** Opening RECORDS FOR THE EXERCISE block **

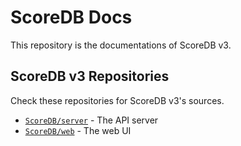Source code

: # ScoreDB Docs

This repository is the documentations of ScoreDB v3.

## ScoreDB v3 Repositories

Check these repositories for ScoreDB v3's sources.

 - [`ScoreDB/server`](https://github.com/ScoreDB/server) - The API server
 - [`ScoreDB/web`](https://github.com/ScoreDB/web) - The web UI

** Closing RECORDS FOR THE EXERCISE block **

# [DIRECTIONS]
Every line above in which the word "github" occurs is to be copied.

# [SOLUTION FOR THIS TASK]
 - [`ScoreDB/server`](https://github.com/ScoreDB/server) - The API server
 - [`ScoreDB/web`](https://github.com/ScoreDB/web) - The web UI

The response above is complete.